Corse-Matin 31/05 :
Déclaration de la ligue des Droits de l’Homme
Section de Corse
Rassemblements
à l’initiative du collectif
« Pour que vivent nos
langues »
Ajaccio
et Bastia
Samedi 1er juin
Pendant des siècles, la construction des Etats-nations a signifié
l’uniformisation linguistique par la marginalisation des langues portant aujourd’hui
le statut de langues régionales ainsi que par la mise en place de politiques
répressives visant leurs locuteurs.
Aujourd’hui, c’est un monde globalisé qui se déploie et les
environnements multilingues sont la norme plutôt que l’exception.

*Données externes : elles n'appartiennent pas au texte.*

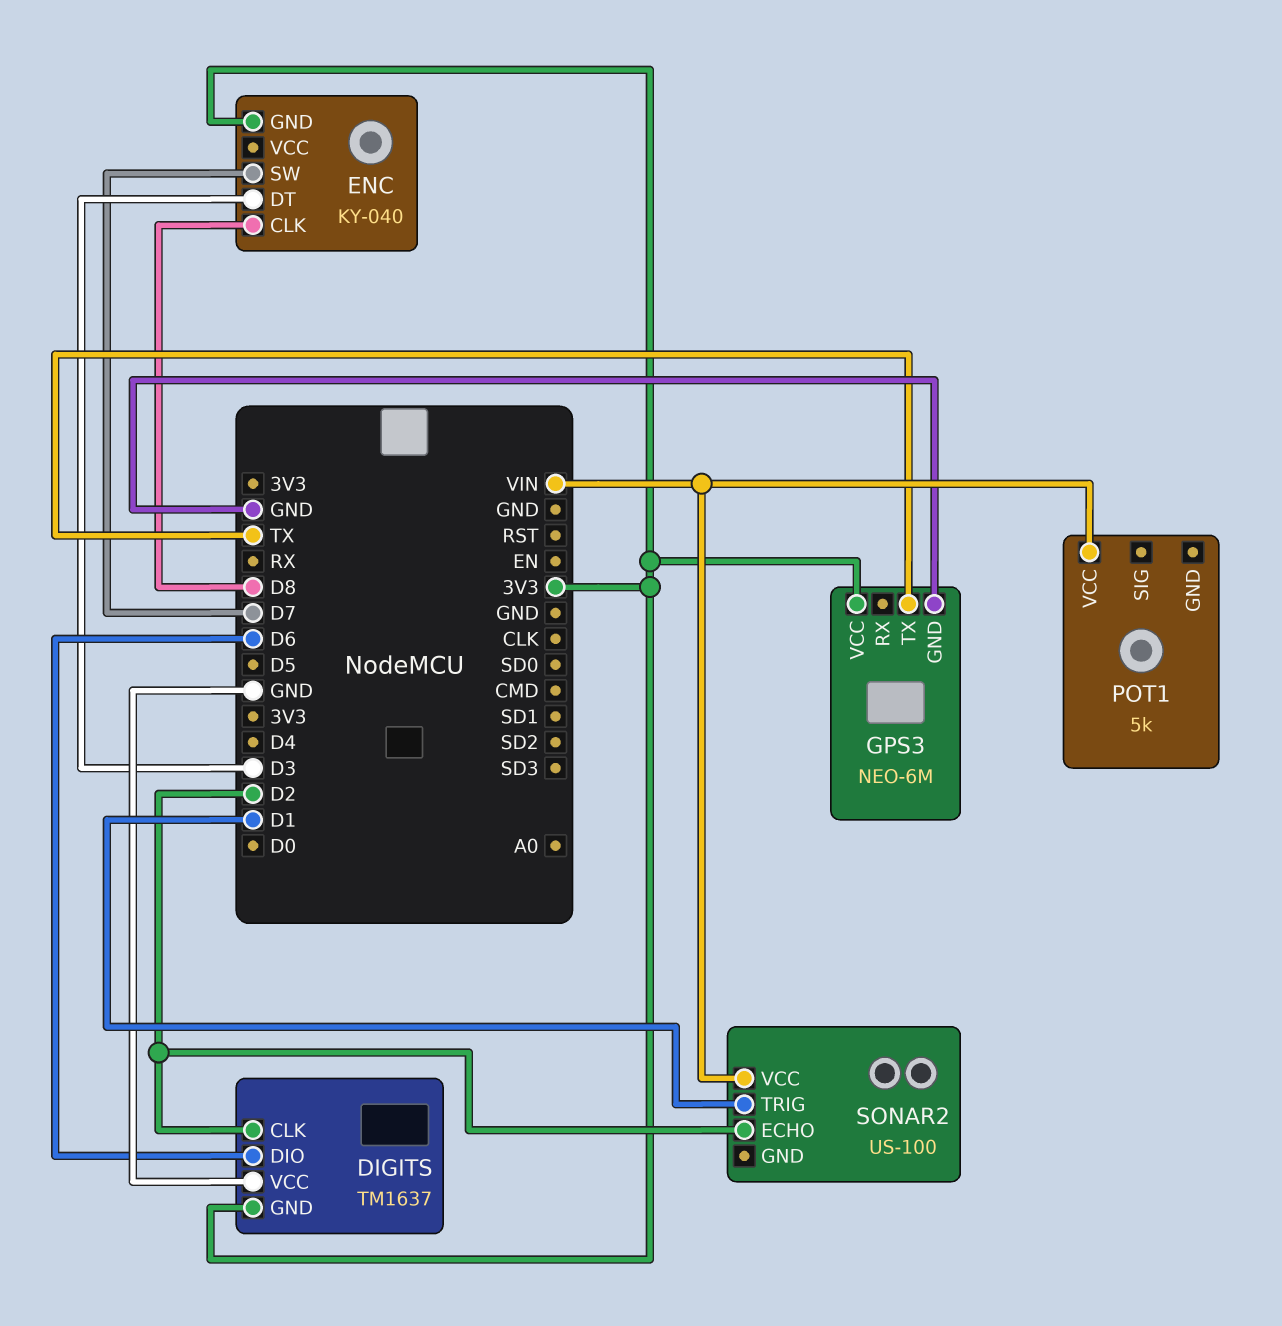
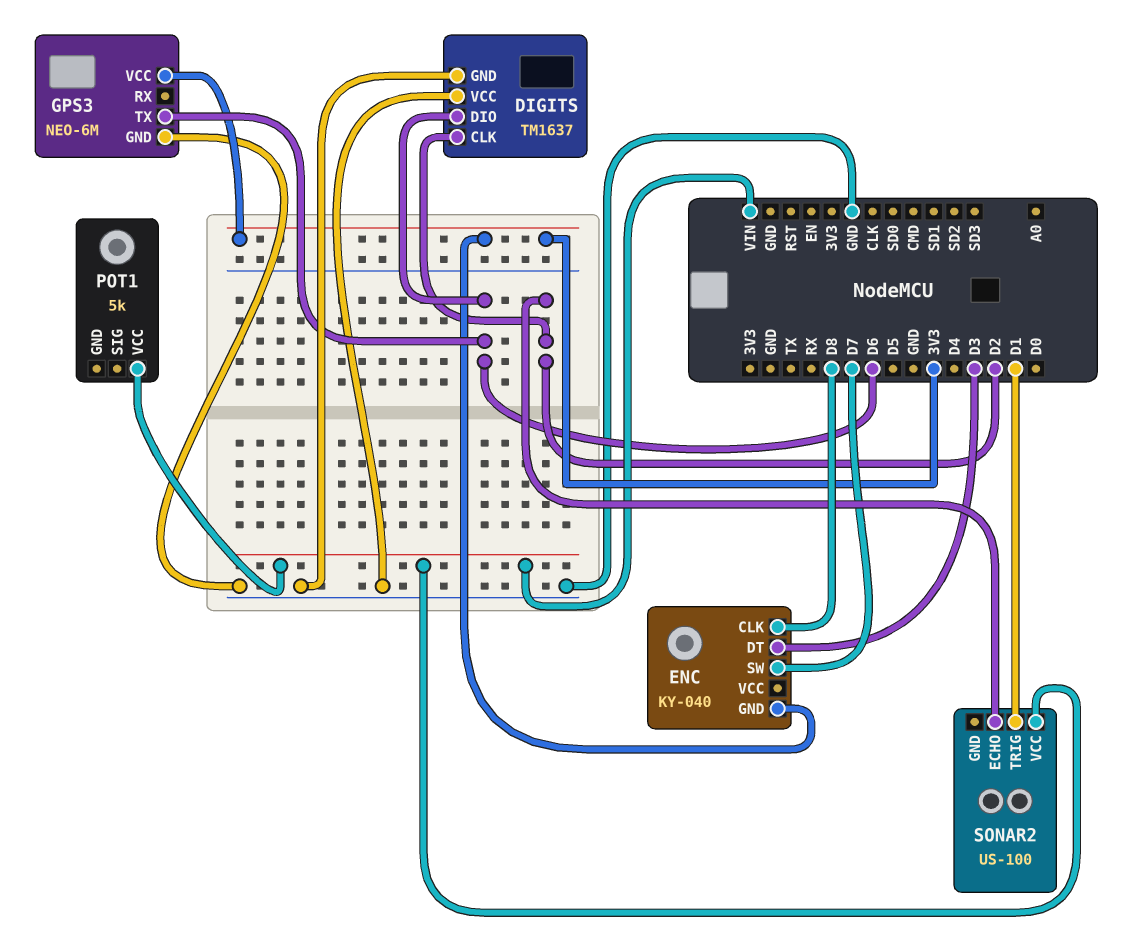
DIGITS pin GND: 3V3 -> GND
GPS3 pin TX: TX -> D6

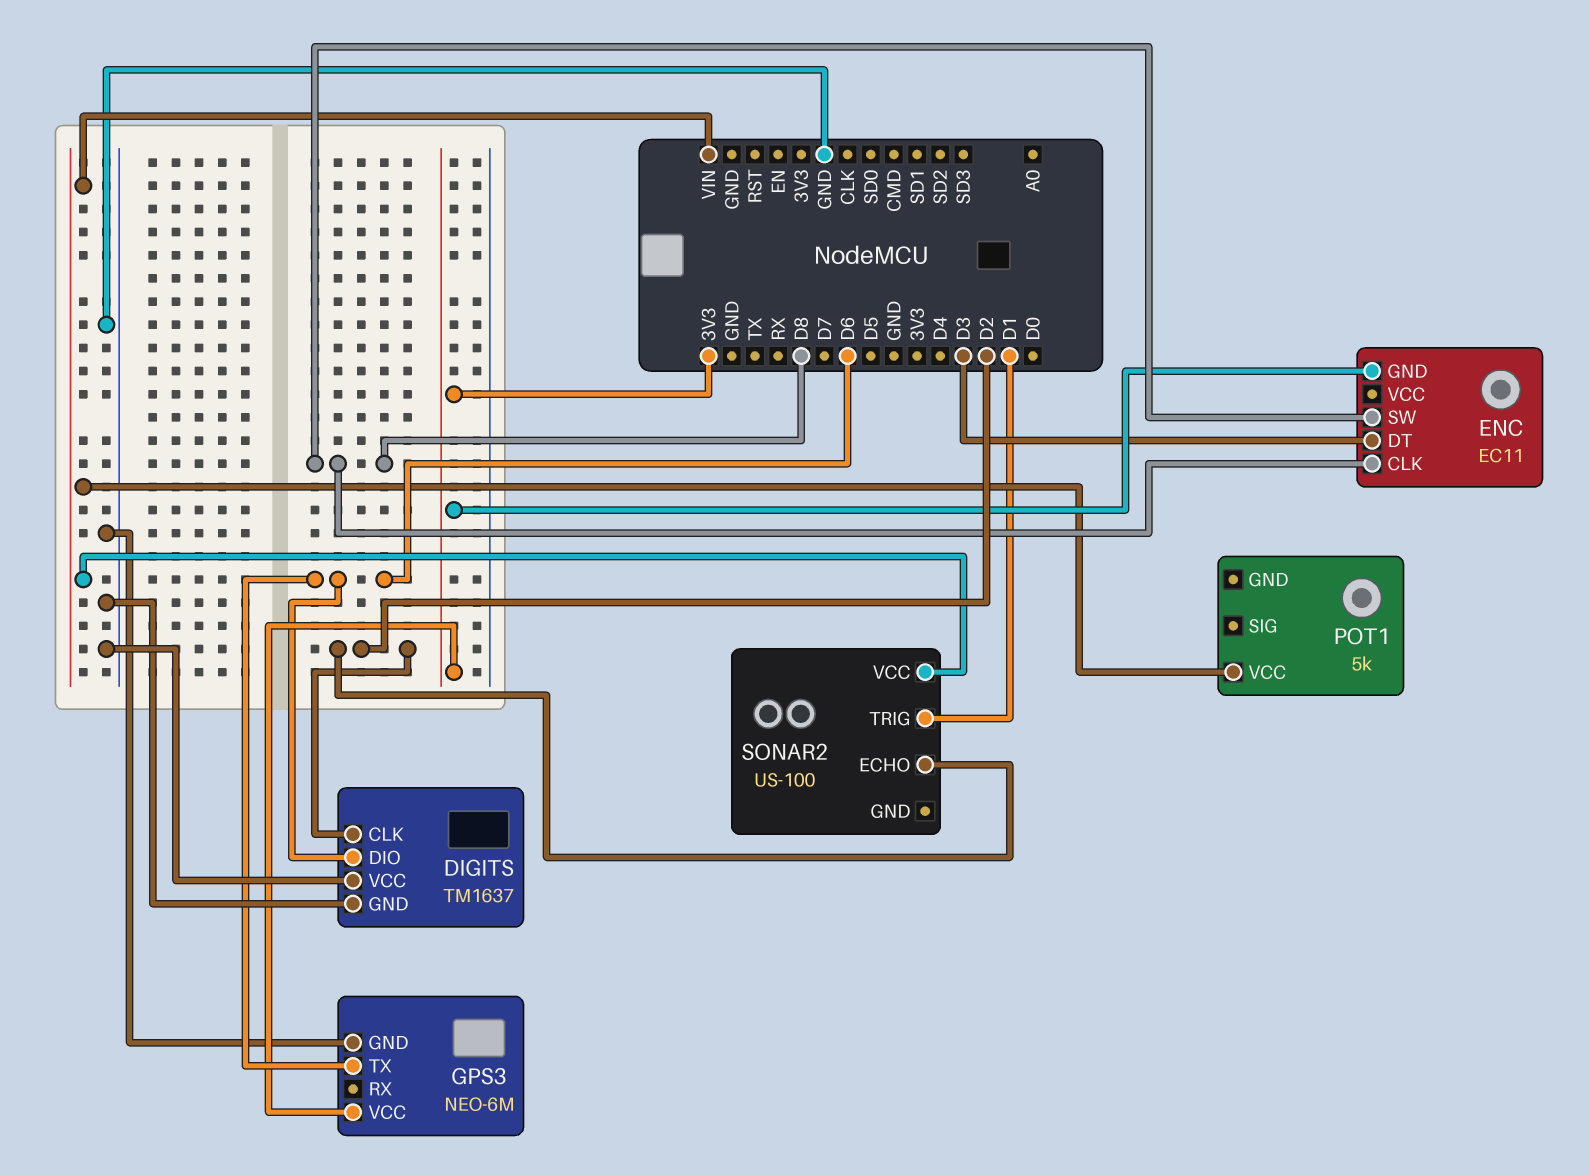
ENC: KY-040 -> EC11
ENC pin SW: D7 -> D8

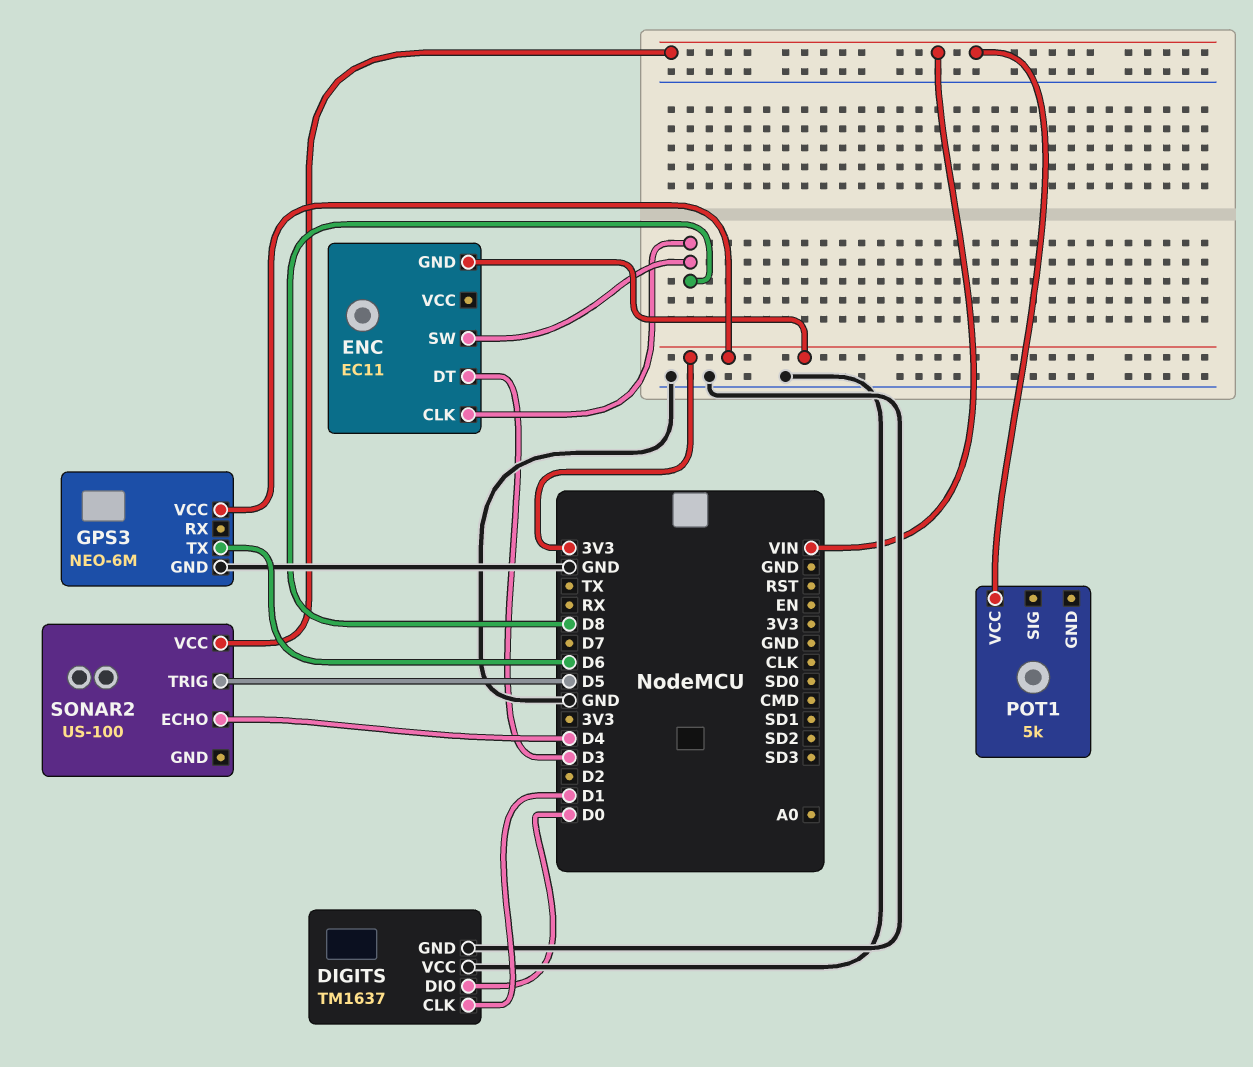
DIGITS pin CLK: D2 -> D1
DIGITS pin DIO: D6 -> D0
SONAR2 pin ECHO: D2 -> D4
SONAR2 pin TRIG: D1 -> D5

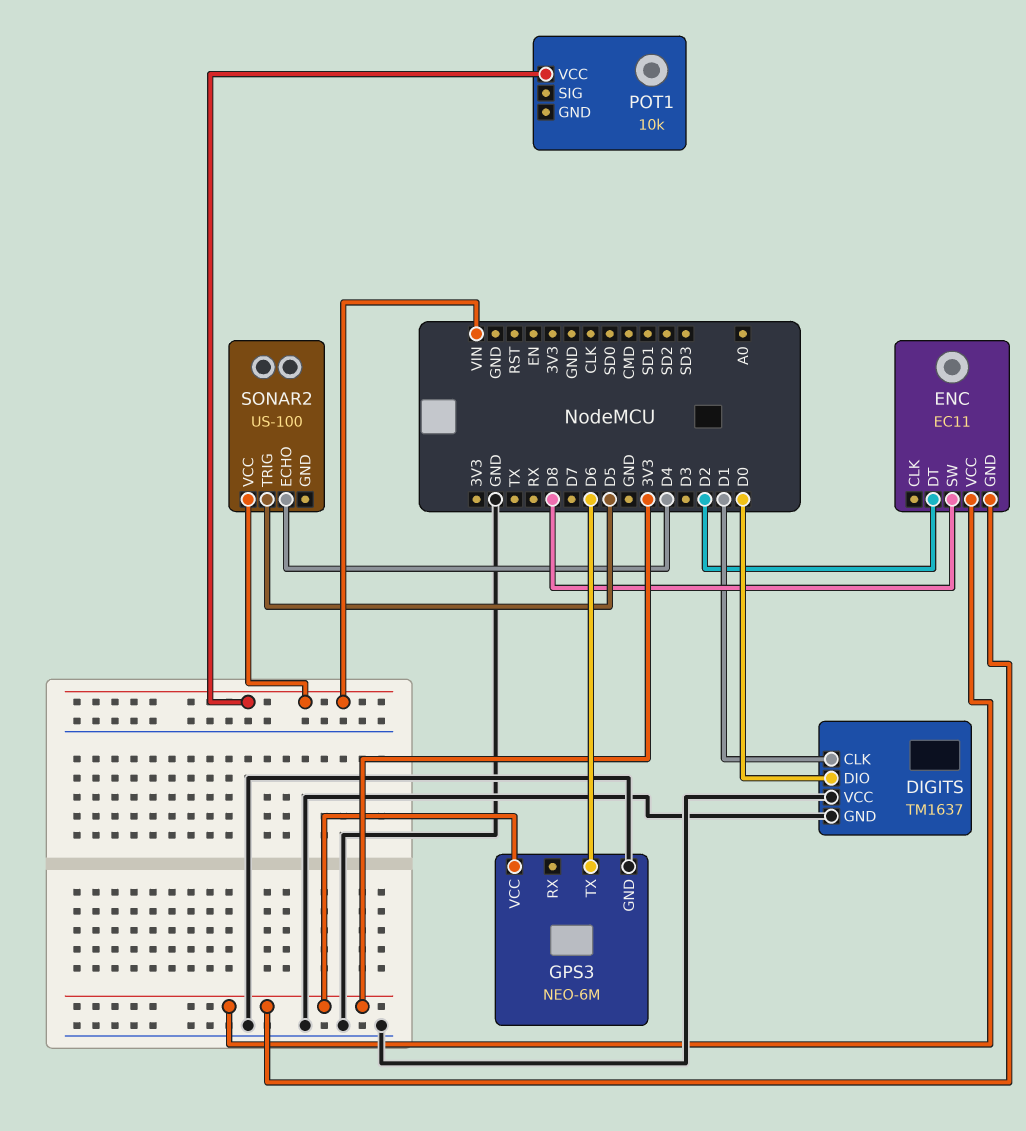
ENC pin CLK: D8 -> none
ENC pin DT: D3 -> D2
ENC pin VCC: none -> 3V3
POT1: 5k -> 10k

Des Etats-nations, les plus récents organisent leur pluralité
linguistique. D’autres sont sur la défensive.
Ils ne cessent de vouloir maintenir une politique
d’homogénéisation culturelle et linguistique dans leur territoire, sous couvert
de protectionnisme identitaire et d’affirmation d’une souveraineté illusoirement
exclusive.
La France n’échappe pas à ce repli sur soi et les langues régionales y sont encore perçues comme des risques d’implosion, une boîte de pandore à ne pas ouvrir si on veut éviter la désintégration.
Tolérées, ces langues sont pourtant
considérées comme menacées par des instances internationales tels l’UNESCO ou
le Parlement européen :
Ø D’une
part, parce que leurs
locuteurs sont de moins en moins nombreux à les pratiquer :
Ø D’autre
part, parce que leurs
usages sont confinés dans des domaines de plus en plus restreints :
Ø Enfin, parce que leur transmission de génération en génération est de plus en plus aléatoire.
« Autrement dit, il n’y a plus de nouveaux locuteurs, que ce soit chez les adultes ou les enfants » pour reprendre ici un constat établi par l’UNESCO.
En 2008, une révision constitutionnelle a semblé apporter une protection aux langues régionales en affirmant que celles-ci « appartiennent au patrimoine de la France ».
Force est de constater, et votre collectif le rappelle dans son appel à manifester de ce jour, que des obstacles réglementaires, législatifs et constitutionnels ne cessent de se dresser devant des demandes de déploiement des langues régionales dans leur espace social, culturel et territorial qui leur permettraient de se développer.
Un bilan s’impose : l’habillage constitutionnel de
2008 est bien trop étroit et ne permet pas de garantir l’existence des langues
régionales. Il est temps de définir un nouveau droit linguistique qui réponde à
l’urgence des menaces qui pèsent sur leur devenir.
C’est dans ce sens que dans sa contribution « Une
autonomie pour la Corse : un chantier républicain » de décembre 2023, la ligue
des Droits de l’Homme s’est exprimée en ces
termes :
« Concernant la question de la langue corse, qui semble en jeu dans cette réforme institutionnelle, elle dépasse le cadre de l’autonomie. Elle rejoint la question plus générale des langues régionales. Le droit français reste peu protecteur dans ce domaine. Il ne permet pas de garantir la diversité linguistique sur le territoire de la République. Il y a nécessité à dire un nouveau droit linguistique qui réponde à cette exigence universelle. »
Dans son « Manifeste Pour une Corse de la fraternité » d’avril 2024, contre les agitations xénophobes et les remises en cause de la communauté de destin, la LDH a indiqué :
« Nous sommes riches de la langue corse qui doit s’affirmer comme un bien commun partagé par le peuple corse. A ce jour, elle demeure marginalisée faute d’être reconnue en droit. Nous aspirons à une société bilingue. Notre capacité à accueillir d’autres langues, une autre de nos richesses, sera alors confortée. »
Aujourd’hui, dans le cadre de votre mobilisation, plus que jamais, la LDH
veut renouveler son message de reconnaissance en droit des langues régionales.